WRITTEN REQUEST: According to the passage on The Batman's deleted scene, why did the filmmakers shoot scenes of Keoghan as GCPD officer Stanley Merkel? Answer in one to three sentences.

SUPPLIED PASSAGE:

The unnamed prisoner tries to cheer up Riddler, who is despondent over Batman (largely) foiling his plans. “One day you’re on top, the next day you’re a clown,” the prisoner says before telling Riddler that Gotham loves a comeback story. The prisoner then delivers what is the Riddler’s signature line – “Riddle me this” – when asking a riddle whose answer Nashton correctly answers as “a friend.” This dastardly duo cackle away as a bond is forged between them.

In what was a clear attempt to throw off the Internet — that is until Keoghan’s own brother revealed it on social mediainitial news reports and leaked set photos pegged Keoghan as playing GCPD officer Stanley Merkel. He’s not, although Matt Reeves confirmed in another interview with IGN that they did indeed shoot fake scenes with Keoghan as the character just to throw people off the Clown Prince’s scent.

The Batman Deleted Scene

Reeves told us Keoghan actually filmed two scenes as this proto-Joker but the filmmaker ended up cutting the earlier scene. In our interview, Reeves detailed what that deleted scene was about and elaborated on the inspiration behind his Joker’s look.

DATASET:
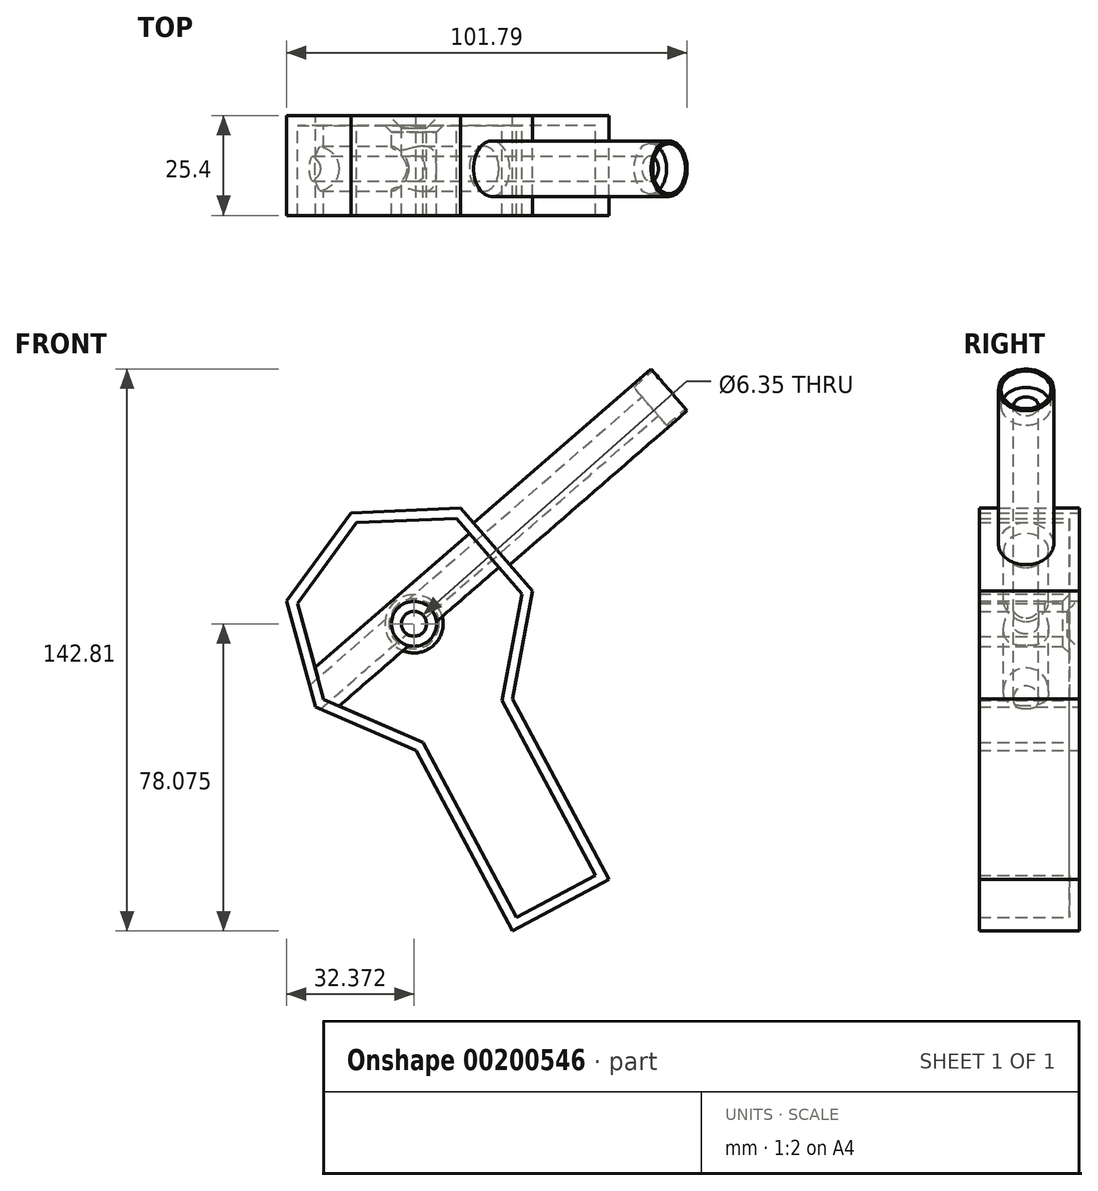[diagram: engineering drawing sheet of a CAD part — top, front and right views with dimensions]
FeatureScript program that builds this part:
annotation { "Feature Type Name" : "Feature", "Feature Type Description" : "" }
export const myFeature = defineFeature(function(context is Context, id is Id, definition is map)
    precondition{}
    {
        {
            var Q0;
            Q0=qCreatedBy(makeId("Front.planeOp"),FACE);
            var sketch = newSketch(context, id + "F0", { "sketchPlane" : qUnion([Q0])});
            skCircle(sketch, "E0.cCircle", {"center": v(-40.75, 18.94) * mm, "radius": 32.08 * mm, "construction": true});
            skLineSegment(sketch, "E0.0", {"start": v(-14.86, 0) * mm, "end": v(-39.42, -13.11) * mm});
            skLineSegment(sketch, "E0.1", {"start": v(-39.42, -13.11) * mm, "end": v(-64.98, -2.09) * mm});
            skLineSegment(sketch, "E0.2", {"start": v(-64.98, -2.09) * mm, "end": v(-72.3, 24.77) * mm});
            skLineSegment(sketch, "E0.3", {"start": v(-72.3, 24.77) * mm, "end": v(-55.86, 47.23) * mm});
            skLineSegment(sketch, "E0.4", {"start": v(-55.86, 47.23) * mm, "end": v(-28.05, 48.4) * mm});
            skLineSegment(sketch, "E0.5", {"start": v(-28.05, 48.4) * mm, "end": v(-9.8, 27.37) * mm});
            skLineSegment(sketch, "E0.6", {"start": v(-9.8, 27.37) * mm, "end": v(-14.86, 0) * mm});
            skSolve(sketch);
        }
        {
            var Q0;
            Q0 = qSketchRegion(id + "F0", true);
            extrude(context, id + "F1", {"entities" : qUnion([Q0]), "depth" : 25.4 * mm});
        }
        {
            var Q0;
            Q0=makeQuery(id+"F1.opExtrude","SWEPT_FACE",FACE,{"disambiguationData":[OSD([sQuery(id+"F0.wireOp",EDGE,"E0.0")])]});
            extrude(context, id + "F2", {"entities" : qUnion([Q0]), "operationType" : NewBodyOperationType.ADD, "depth" : 52.07 * mm});
        }
        {
            var Q0;
            Q0=qCreatedBy(makeId("Front.planeOp"),FACE);
            var sketch = newSketch(context, id + "F3", { "sketchPlane" : qUnion([Q0])});
            skCircle(sketch, "E1", {"center": v(-39.93, 19.04) * mm, "radius": 13.57 * mm});
            skSolve(sketch);
        }
        {
            var Q0;
            Q0=sQuery(id+"F3.wireOp",VERTEX,"E1.center");
            var Q1;
            Q1=makeQuery(id+"F1.opExtrude","SWEPT_BODY",BODY,{"disambiguationData":[OSD([sQuery(id+"F0.wireOp",EDGE,"E0.0"),sQuery(id+"F0.wireOp",EDGE,"E0.1"),sQuery(id+"F0.wireOp",EDGE,"E0.2"),sQuery(id+"F0.wireOp",EDGE,"E0.3"),sQuery(id+"F0.wireOp",EDGE,"E0.4"),sQuery(id+"F0.wireOp",EDGE,"E0.5"),sQuery(id+"F0.wireOp",EDGE,"E0.6")])]});
            hole(context, id + "F4", {"style" : HoleStyle.C_SINK, "endStyle" : HoleEndStyle.THROUGH, "oppositeDirection" : true, "holeDiameter" : 6.35 * mm, "cSinkDiameter" : 12.7 * mm, "cSinkAngle" : 90 * degree, "startFromSketch" : true, "locations" : qUnion([Q0]), "scope" : qUnion([Q1]), "isTappedThrough" : true});
        }
        {
            var Q0;
            Q0=makeQuery(id+"F1.opExtrude","SWEPT_FACE",FACE,{"disambiguationData":[OSD([sQuery(id+"F0.wireOp",EDGE,"E0.5")])]});
            var sketch = newSketch(context, id + "F5", { "sketchPlane" : qUnion([Q0])});
            skCircle(sketch, "E2", {"center": v(-13.51, 42.95) * mm, "radius": 7.02 * mm});
            skSolve(sketch);
        }
        {
            var Q0;
            Q0 = qSketchRegion(id + "F5", true);
            extrude(context, id + "F6", {"entities" : qUnion([Q0]), "operationType" : NewBodyOperationType.ADD, "depth" : 59.69 * mm});
        }
        {
            var Q0;
            Q0=makeQuery(id+"F6.opExtrude","CAP_FACE",FACE,{"disambiguationData":[OSD([sQuery(id+"F5.wireOp",EDGE,"E2")])],"isStart":false});
            var sketch = newSketch(context, id + "F7", { "sketchPlane" : qUnion([Q0])});
            skCircle(sketch, "E3", {"center": v(-13.51, 42.95) * mm, "radius": 4.7 * mm});
            skSolve(sketch);
        }
        {
            var Q0;
            Q0=sQuery(id+"F7.wireOp",VERTEX,"E3.center");
            var Q1;
            Q1=makeQuery(id+"F1.opExtrude","SWEPT_BODY",BODY,{"disambiguationData":[OSD([sQuery(id+"F0.wireOp",EDGE,"E0.0"),sQuery(id+"F0.wireOp",EDGE,"E0.1"),sQuery(id+"F0.wireOp",EDGE,"E0.2"),sQuery(id+"F0.wireOp",EDGE,"E0.3"),sQuery(id+"F0.wireOp",EDGE,"E0.4"),sQuery(id+"F0.wireOp",EDGE,"E0.5"),sQuery(id+"F0.wireOp",EDGE,"E0.6")])]});
            hole(context, id + "F8", {"style" : HoleStyle.C_BORE, "endStyle" : HoleEndStyle.THROUGH, "holeDiameter" : 6.35 * mm, "cBoreDiameter" : 12.7 * mm, "cBoreDepth" : 6.35 * mm, "startFromSketch" : true, "locations" : qUnion([Q0]), "scope" : qUnion([Q1]), "isTappedThrough" : true});
        }
        {
            var Q0;
            {var subQ0=sQuery(id+"F0.wireOp",EDGE,"E0.0");Q0=makeQuery(id+"F2.boolean.opBoolean","MERGE",FACE,{"derivedFrom":[makeQuery(id+"F1.opExtrude","CAP_FACE",FACE,{"disambiguationData":[OSD([subQ0,sQuery(id+"F0.wireOp",EDGE,"E0.1"),sQuery(id+"F0.wireOp",EDGE,"E0.2"),sQuery(id+"F0.wireOp",EDGE,"E0.3"),sQuery(id+"F0.wireOp",EDGE,"E0.4"),sQuery(id+"F0.wireOp",EDGE,"E0.5"),sQuery(id+"F0.wireOp",EDGE,"E0.6")])],"isStart":false}),makeQuery(id+"F2.opExtrude","SWEPT_FACE",FACE,{"disambiguationData":[OSD([subQ0]),TDD([makeQuery(id+"F1.opExtrude","CAP_EDGE",EDGE,{"disambiguationData":[OSD([subQ0])],"isStart":false})])]})]});}
            shell(context, id + "F9", {"entities" : qUnion([Q0]), "thickness" : 2.54 * mm});
        }
    });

REPLY: Matt Reeves said the Merkel scenes were fake and were shot only to throw people off the Clown Prince's scent. Keoghan was not actually playing Merkel.